1.2 En l’espèce, les requérants ont été informés, par avis du greffe de la Cour du 13 mai 2024, de ce que le cité avait formé appel contre l'ordonnance du Tribunal du 25 avril 2024. Ils savaient depuis le début de la procédure de première instance que le cité était domicilié à l'étranger, puisqu'ils ont indiqué sur leur demande en paiement du 25 août 2023 qu'il était domicilié en République démocratique du Congo, avant que le Conseil du cité rectifie ce point par courrier adressé au Tribunal le 16 octobre 2023, indiquant que son mandant était domicilié à [l'adresse] 2______. Les requérants auraient par conséquent dû, dès réception de l'avis les informant du dépôt d'un recours, prendre des conclusions en fourniture de sûretés, sans attendre qu'un délai pour répondre au fond leur soit imparti. Ils ne peuvent se prévaloir du fait que le délai de réponse est de dix jours dans le cadre d'un recours contre une ordonnance, le Tribunal fédéral ayant appliqué indifféremment sa jurisprudence à un appel ou un recours (cf supra1.1.2).

Dès lors, conformément à la jurisprudence du Tribunal fédéral mentionnée ci-dessus, la demande de sûretés formée dans le cadre du mémoire réponse doit être considérée comme tardive et, partant, déclarée irrecevable.

2.             Il sera statué sur les frais judiciaires et dépens de l'incident avec la décision au fond (art. 104 al. 3 CPC).

* * * * *


PAR CES MOTIFS,
La Chambre civile :

Statuant sur requête en constitution de sûretés en garantie des dépens :

Déclare irrecevable la requête en constitution de sûretés formée le 13 juin 2024 par A______, B______, C______ et D______ dans la cause C/6683/2023.

Dit qu'il sera statué sur les frais judiciaires et dépens de l'incident avec la décision sur le fond.
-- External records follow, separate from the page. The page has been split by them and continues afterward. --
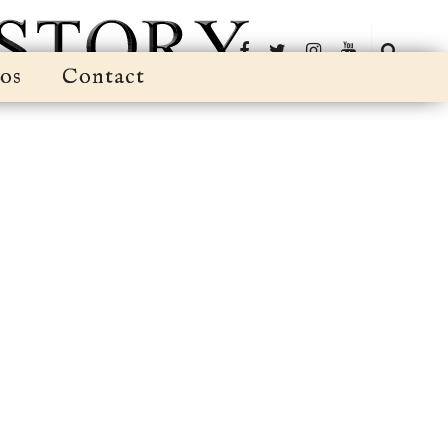
os
Contact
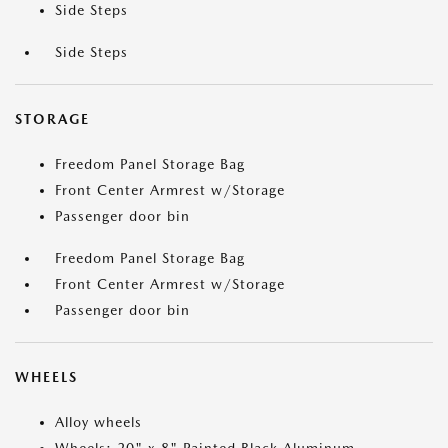
Side Steps
Side Steps
STORAGE
Freedom Panel Storage Bag
Front Center Armrest w/Storage
Passenger door bin
Freedom Panel Storage Bag
Front Center Armrest w/Storage
Passenger door bin
WHEELS
Alloy wheels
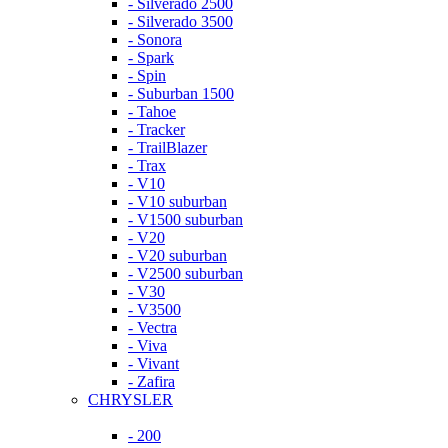
- Silverado 2500
- Silverado 3500
- Sonora
- Spark
- Spin
- Suburban 1500
- Tahoe
- Tracker
- TrailBlazer
- Trax
- V10
- V10 suburban
- V1500 suburban
- V20
- V20 suburban
- V2500 suburban
- V30
- V3500
- Vectra
- Viva
- Vivant
- Zafira
CHRYSLER
- 200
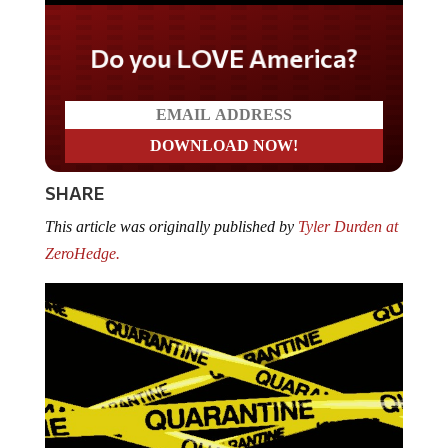
Do you LOVE America?
SHARE
This article was originally published by
Tyler Durden at
ZeroHedge.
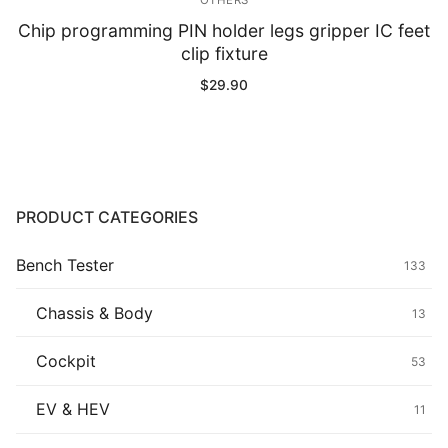
OTHERS
Chip programming PIN holder legs gripper IC feet
clip fixture
$
29.90
PRODUCT CATEGORIES
Bench Tester
133
Chassis & Body
13
Cockpit
53
EV & HEV
11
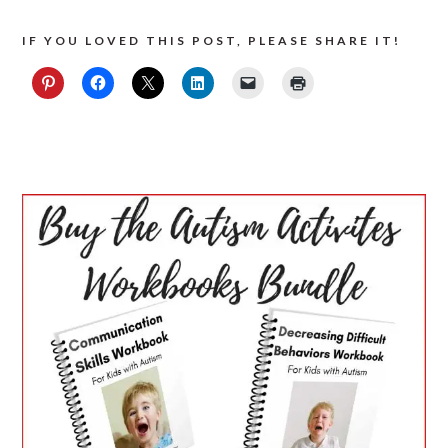
IF YOU LOVED THIS POST, PLEASE SHARE IT!
PRIMARY
SIDEBAR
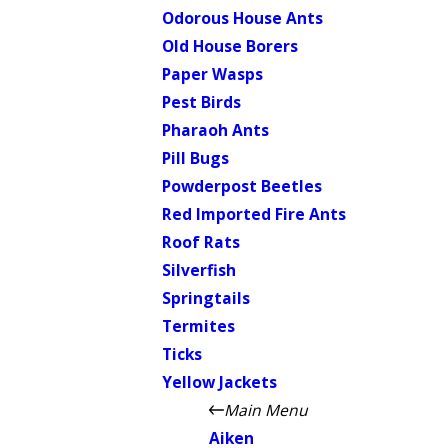
Odorous House Ants
Old House Borers
Paper Wasps
Pest Birds
Pharaoh Ants
Pill Bugs
Powderpost Beetles
Red Imported Fire Ants
Roof Rats
Silverfish
Springtails
Termites
Ticks
Yellow Jackets
Main Menu
Aiken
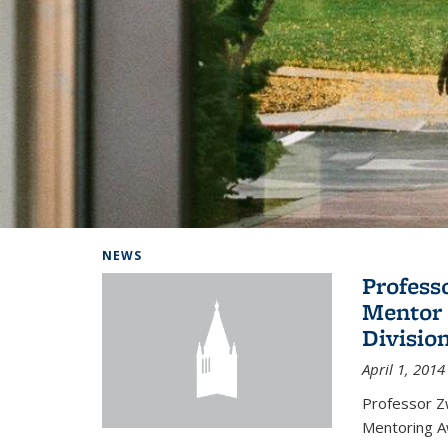
Background image: Home
NEWS
Profess
Mentor 
Divisio
April 1, 2014
Professor Zw
Mentoring A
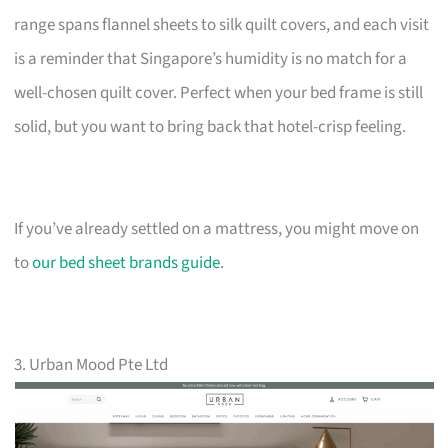
range spans flannel sheets to silk quilt covers, and each visit
is a reminder that Singapore’s humidity is no match for a
well-chosen quilt cover. Perfect when your bed frame is still
solid, but you want to bring back that hotel-crisp feeling.
If you’ve already settled on a mattress, you might move on
to
our bed sheet brands guide
.
3. Urban Mood Pte Ltd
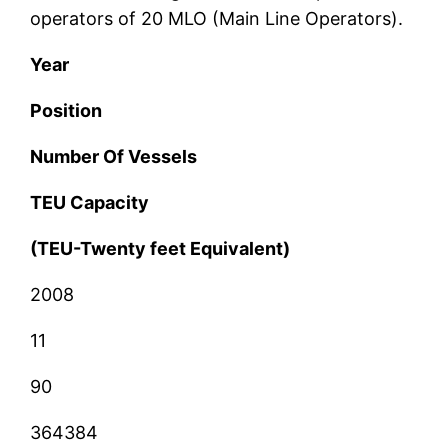
operators of 20 MLO (Main Line Operators).
Year
Position
Number Of Vessels
TEU Capacity
(TEU-Twenty feet Equivalent)
2008
11
90
364384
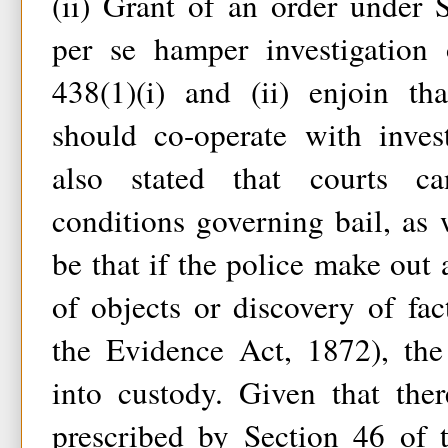
(ii) Grant of an order under 
per se hamper investigation 
438(1)(i) and (ii) enjoin th
should co-operate with invest
also stated that courts ca
conditions governing bail, as
be that if the police make out 
of objects or discovery of fa
the Evidence Act, 1872), th
into custody. Given that the
prescribed by Section 46 of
Déboute les parties de toutes autres conclusions.

Siégeant :

Madame Jocelyne DEVILLE-CHAVANNE, présidente ad interim; Monsieur
Ivo BUETTI et Madame Ursula ZEHETBAUER GHAVAMI, juges; Madame
Emilie FRANÇOIS, greffière.

 

 

 

 

 

 

 

 

 

 

 

 

 

Indication des voies de recours :

Le Tribunal fédéral connaît, comme juridiction ordinaire de recours, des recours en matière civile; la qualité et les autres conditions pour interjeter recours sont déterminées par les art. 72 à 77 et 90 ss de la Loi sur le Tribunal fédéral du 17 juin 2005 (LTF; RS 173.110). Il connaît également des recours constitutionnels subsidiaires; la qualité et les autres conditions pour interjeter recours sont déterminées par les art. 113 à 119 et 90 ss LTF. Dans les deux cas, le recours motivé doit être formé dans les trente jours qui suivent la notification de l'expédition complète de l'arrêt attaqué. L'art. 119 al. 1 LTF prévoit que si une partie forme un recours ordinaire et un recours constitutionnel, elle doit déposer les deux recours dans un seul mémoire.

Le recours doit être adressé au Tribunal fédéral, 1000 Lausanne 14.